Lamb Shift of Energy Levels in Quantum Rings

TL;DR

This paper investigates the Lamb shift in quantum rings, revealing how it varies with quantum number, magnetic flux, and ring size, with potential measurable effects in organic molecules.

Contribution

It provides the first detailed analysis of vacuum radiative corrections to energy levels in quantum rings, including flux dependence and size effects.

Findings

Lamb shift increases with magnetic quantum number m in quantum rings.

Lamb shift exhibits magnetic-flux-dependent oscillations.

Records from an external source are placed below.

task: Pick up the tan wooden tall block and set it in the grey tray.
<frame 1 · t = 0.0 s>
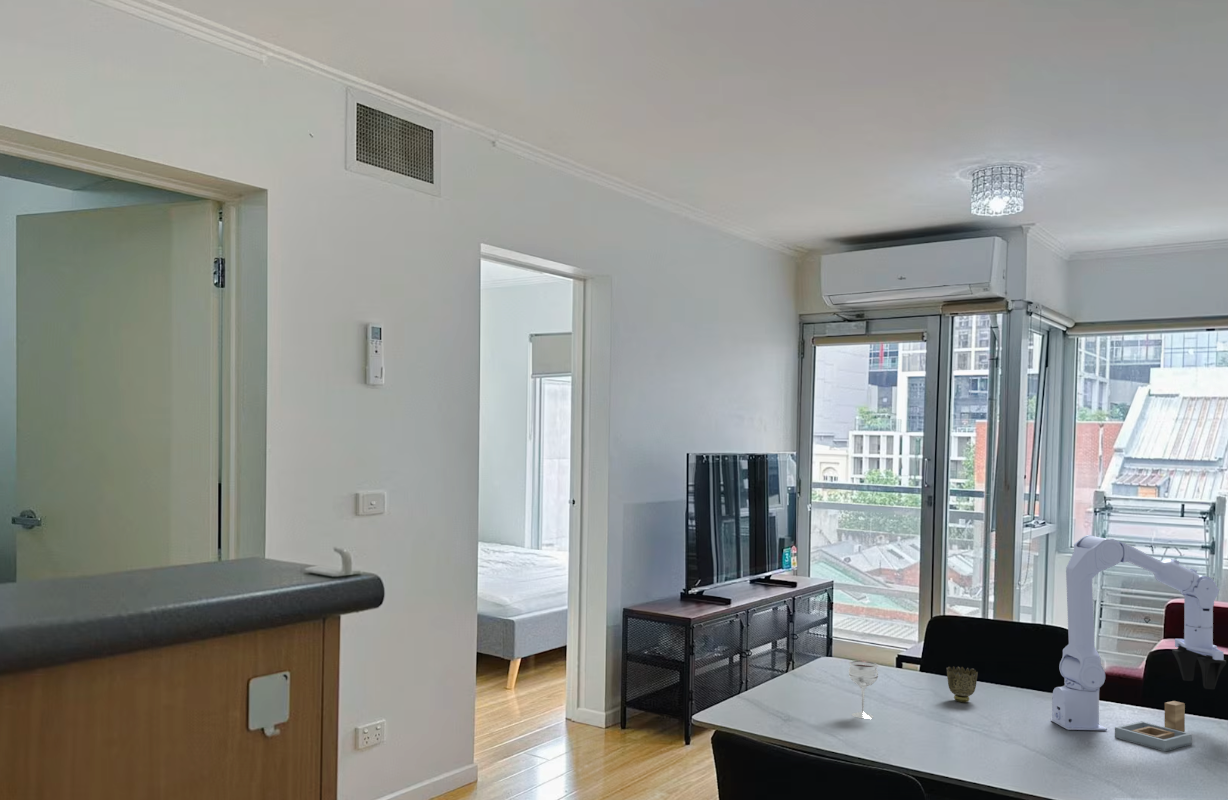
hand: (1198, 684, 223), 10 cm above the table, fingers open, 7 cm apart
tan wooden tall block: (1174, 734, 217), on the table
wineglass: (862, 716, 224), on the table
cup: (961, 702, 240), on the table
grey tray: (1152, 740, 211), on the table
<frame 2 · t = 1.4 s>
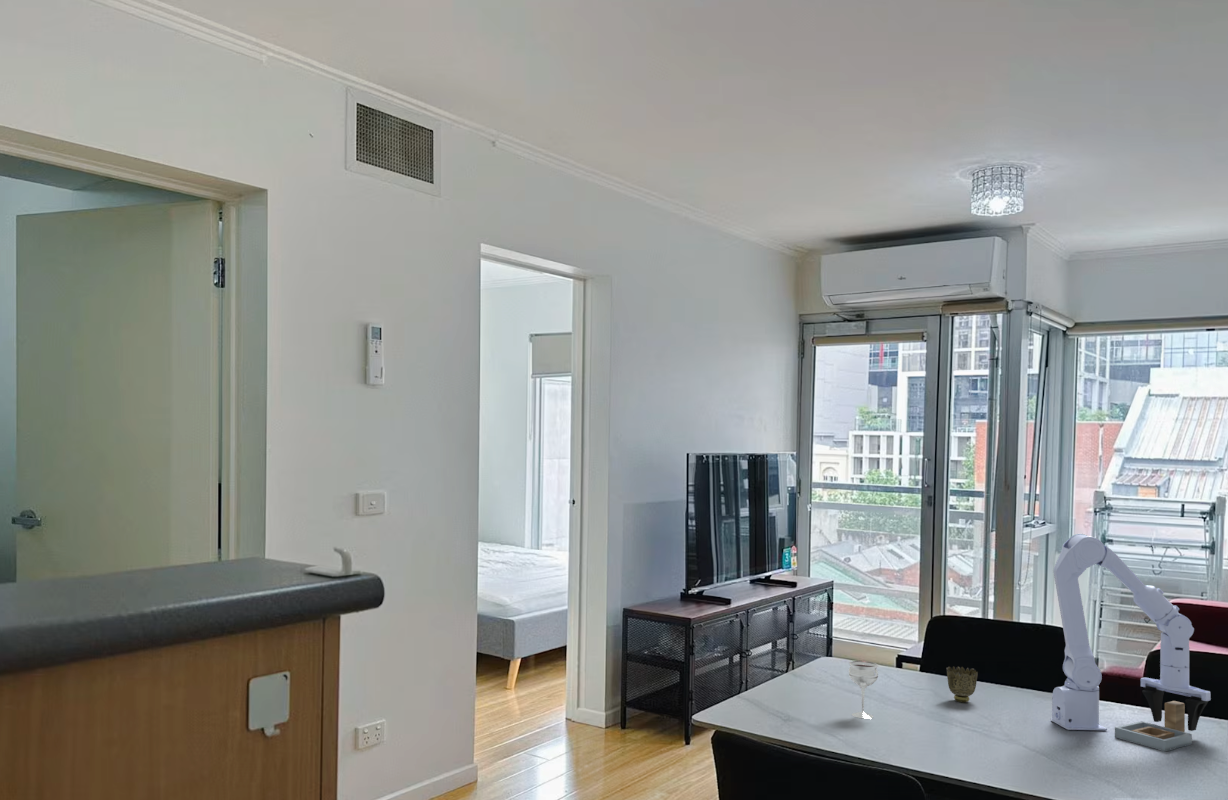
hand: (1174, 725, 217), 2 cm above the table, fingers open, 7 cm apart
nothing on the table moved.
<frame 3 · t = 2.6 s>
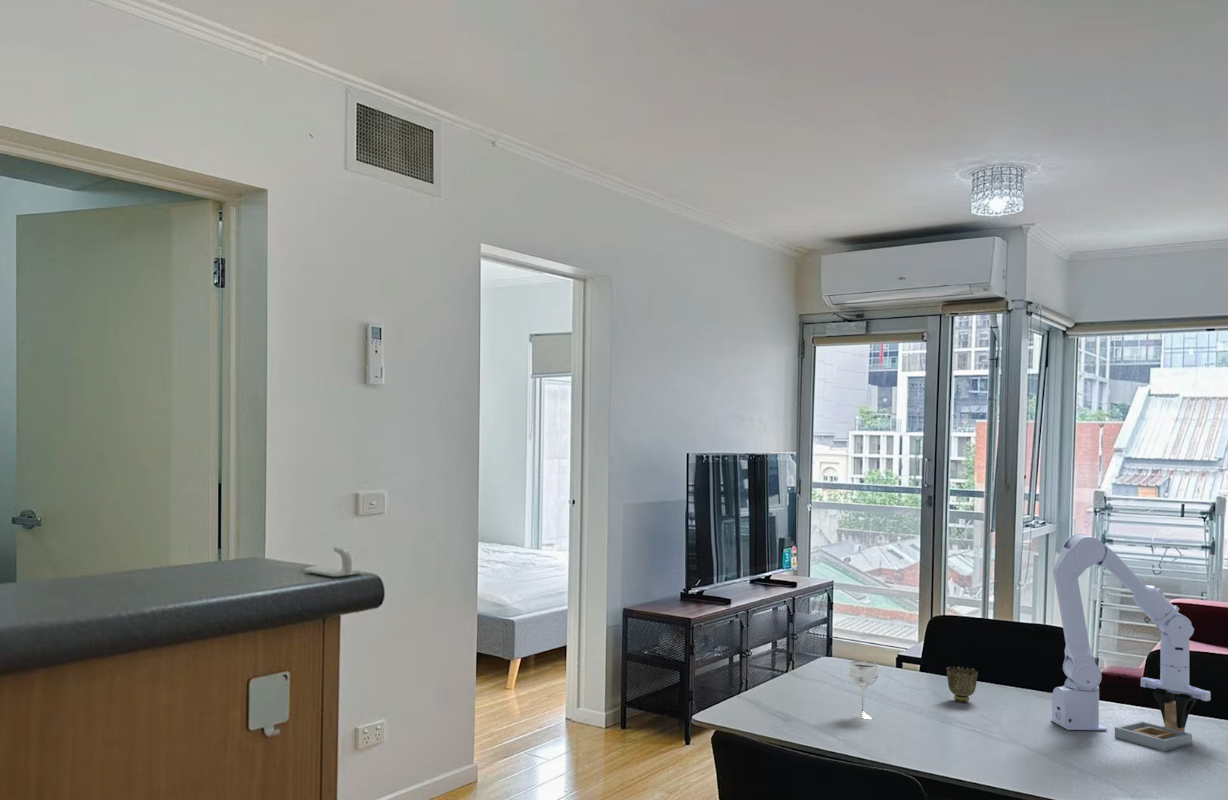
hand: (1174, 725, 217), 2 cm above the table, fingers closed on tan wooden tall block, 2 cm apart
tan wooden tall block: (1174, 734, 217), on the table, touching gripper
everything else where it was.
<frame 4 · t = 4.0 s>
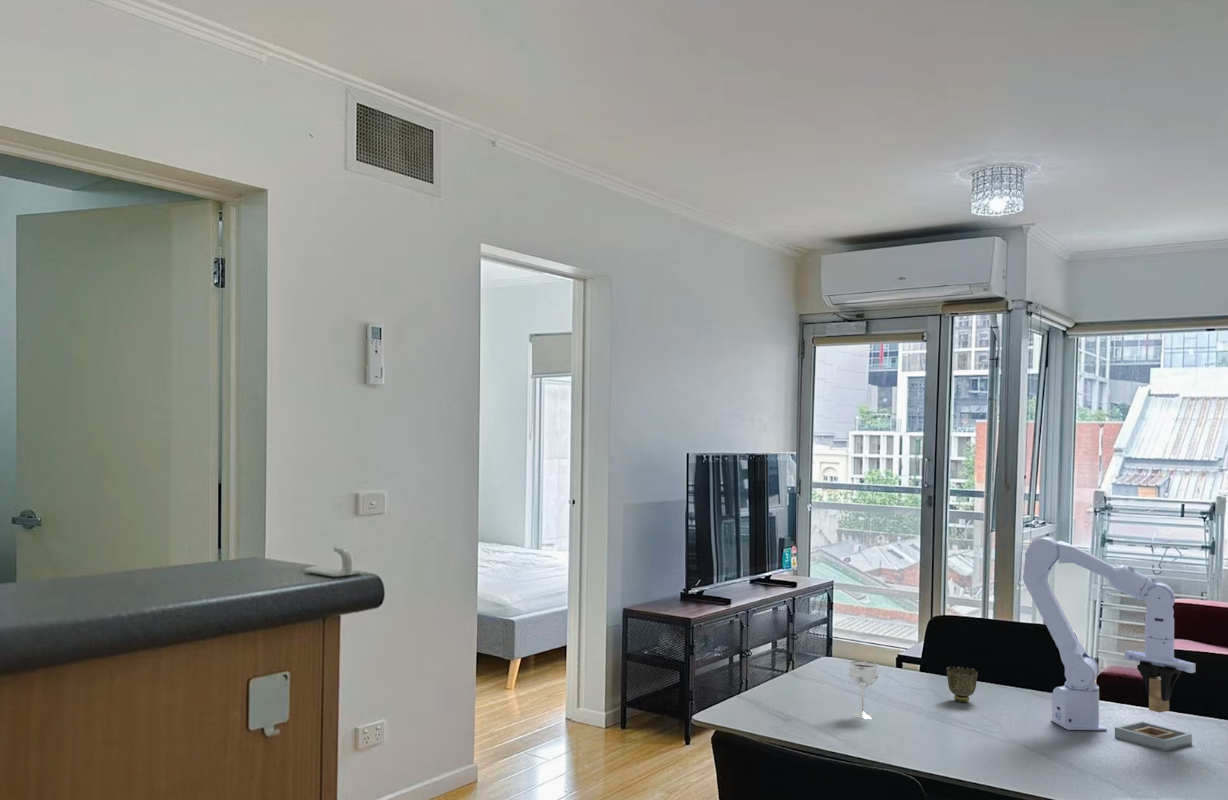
hand: (1158, 698, 213), 9 cm above the table, fingers closed on tan wooden tall block, 2 cm apart
tan wooden tall block: (1159, 710, 213), point 6 cm above the table, touching gripper
everything else where it was.
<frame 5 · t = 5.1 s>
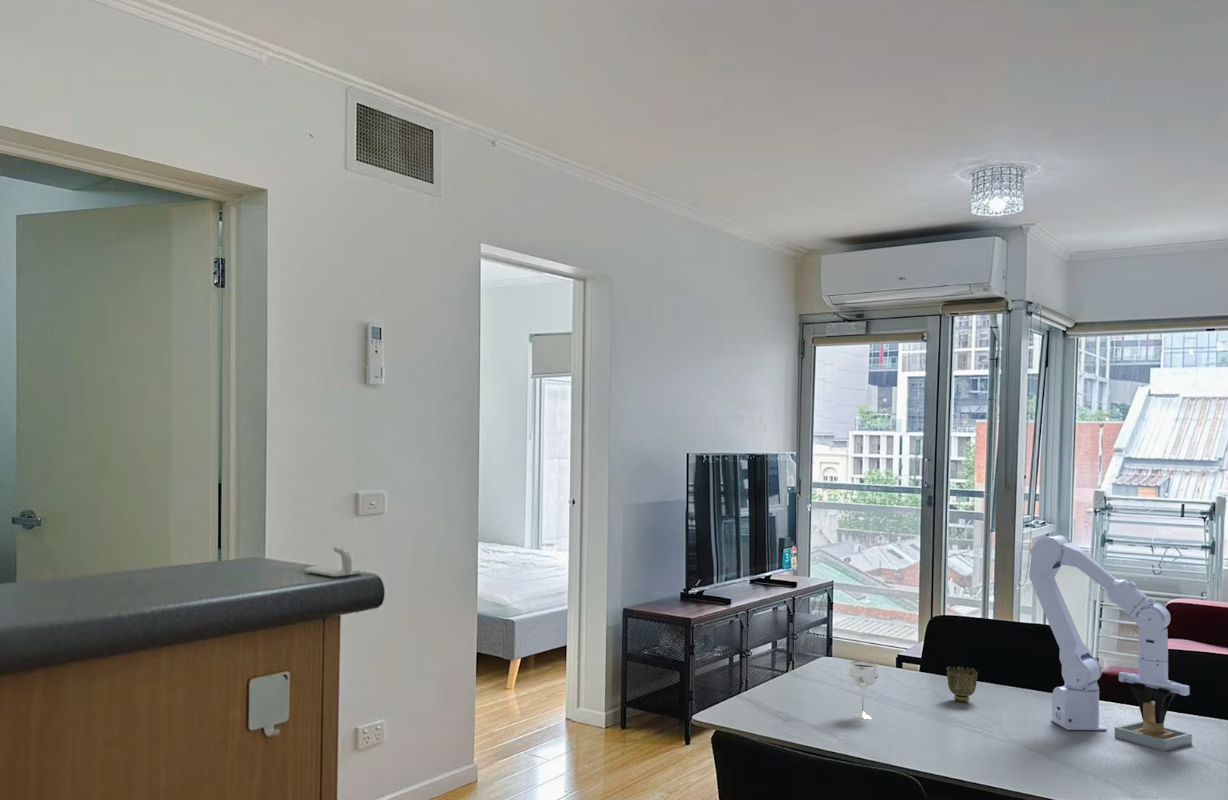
hand: (1153, 721, 211), 4 cm above the table, fingers closed on tan wooden tall block, 2 cm apart
tan wooden tall block: (1153, 735, 211), point 1 cm above the table, touching gripper
everything else where it was.
when the fingers open (4 cm above the table, at t = 5.7 s): tan wooden tall block stays where it is, resting on grey tray.
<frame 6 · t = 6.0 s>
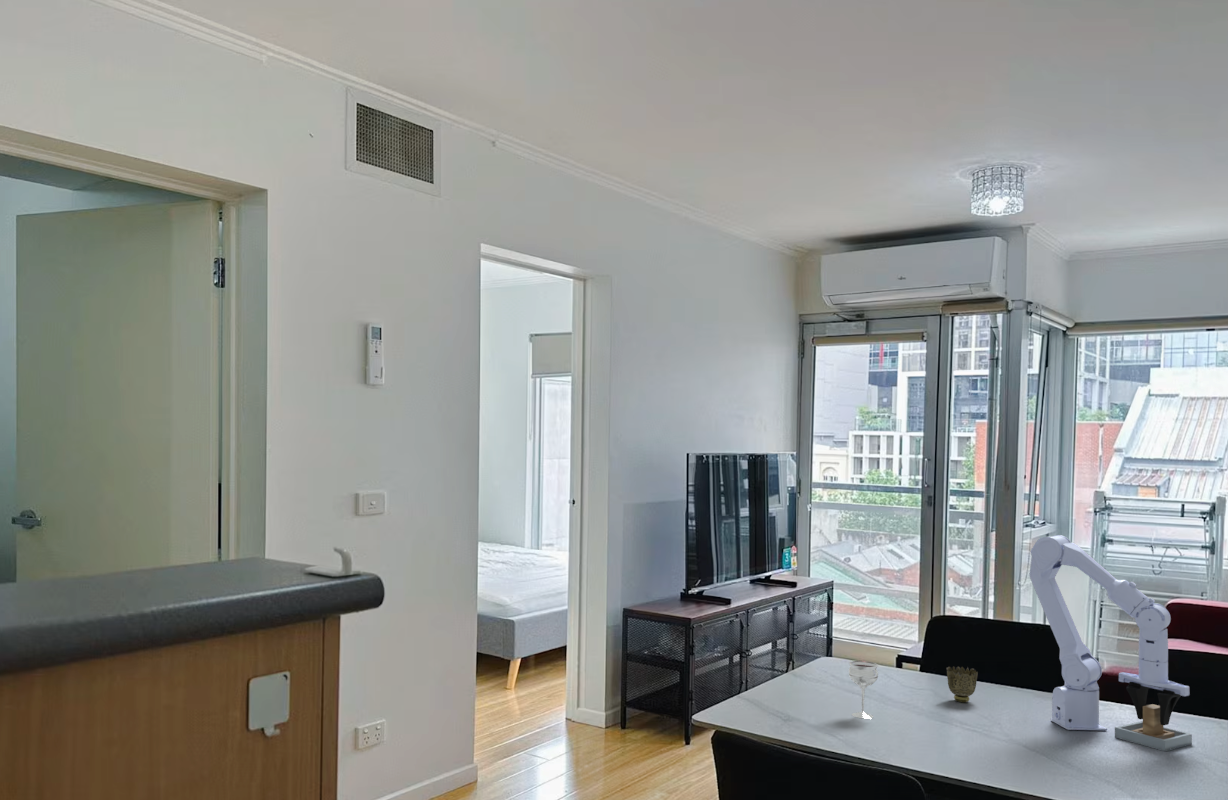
hand: (1153, 721, 211), 4 cm above the table, fingers open, 4 cm apart
tan wooden tall block: (1153, 738, 211), resting on grey tray
everything else where it was.
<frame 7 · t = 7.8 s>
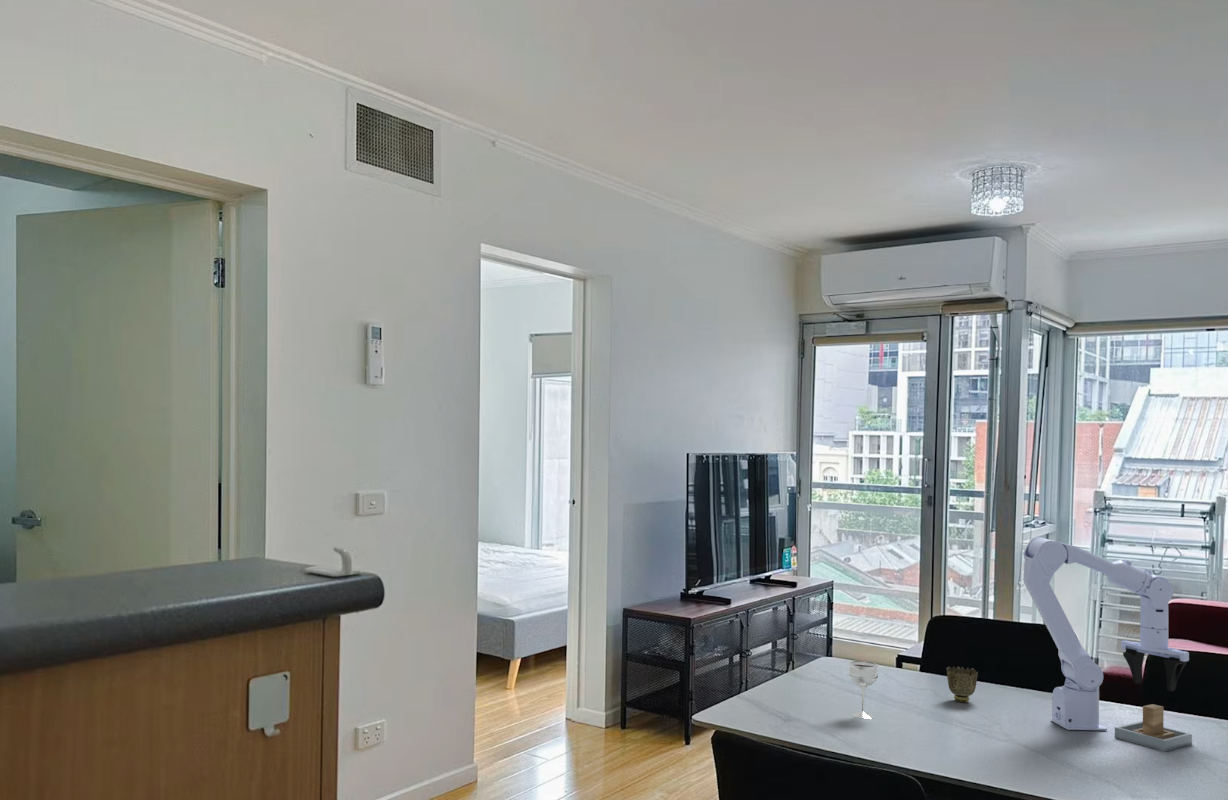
hand: (1154, 686, 220), 10 cm above the table, fingers open, 7 cm apart
nothing on the table moved.
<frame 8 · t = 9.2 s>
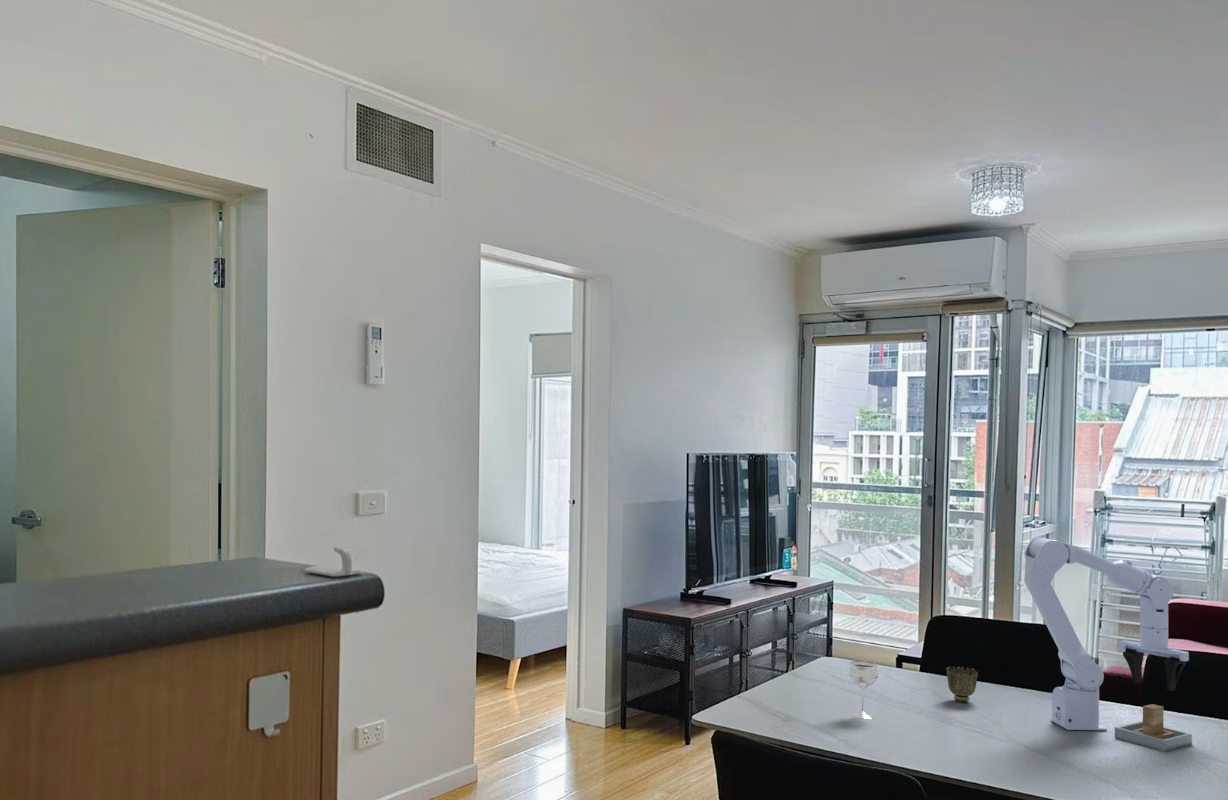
hand: (1153, 686, 220), 10 cm above the table, fingers open, 7 cm apart
nothing on the table moved.
at the end: tan wooden tall block 0.0 cm off-centre on the grey tray, point 0.5 cm above the grey tray's base; tan wooden tall block tilted 0°; the gripper is holding nothing — task done.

Shift magnitude varies significantly with ring radius, being measurable in organic molecules.

Abstract

We study the vacuum radiative corrections to energy levels of a confined electron in quantum rings. The calculations are provided for the Lamb shift of energy levels in low-momentum region of virtual photons and for both one-dimensional and two-dimensional quantum rings. We show that contrary to the well known case of a hydrogen atom the value of the Lamb shift increases with the magnetic momentum quantum number m. We also investigate the dependence of the Lamb shift on magnetic flux piercing the ring and demonstrate a presence of magnetic-flux-dependent oscillations. For one-dimensional ring the value of the shift strongly depends on the radius of the ring. It is extremely small for semiconductor rings but can attain measurable quantities in natural organic ring-shape molecules, such as benzene, cycloalcanes and porphyrins.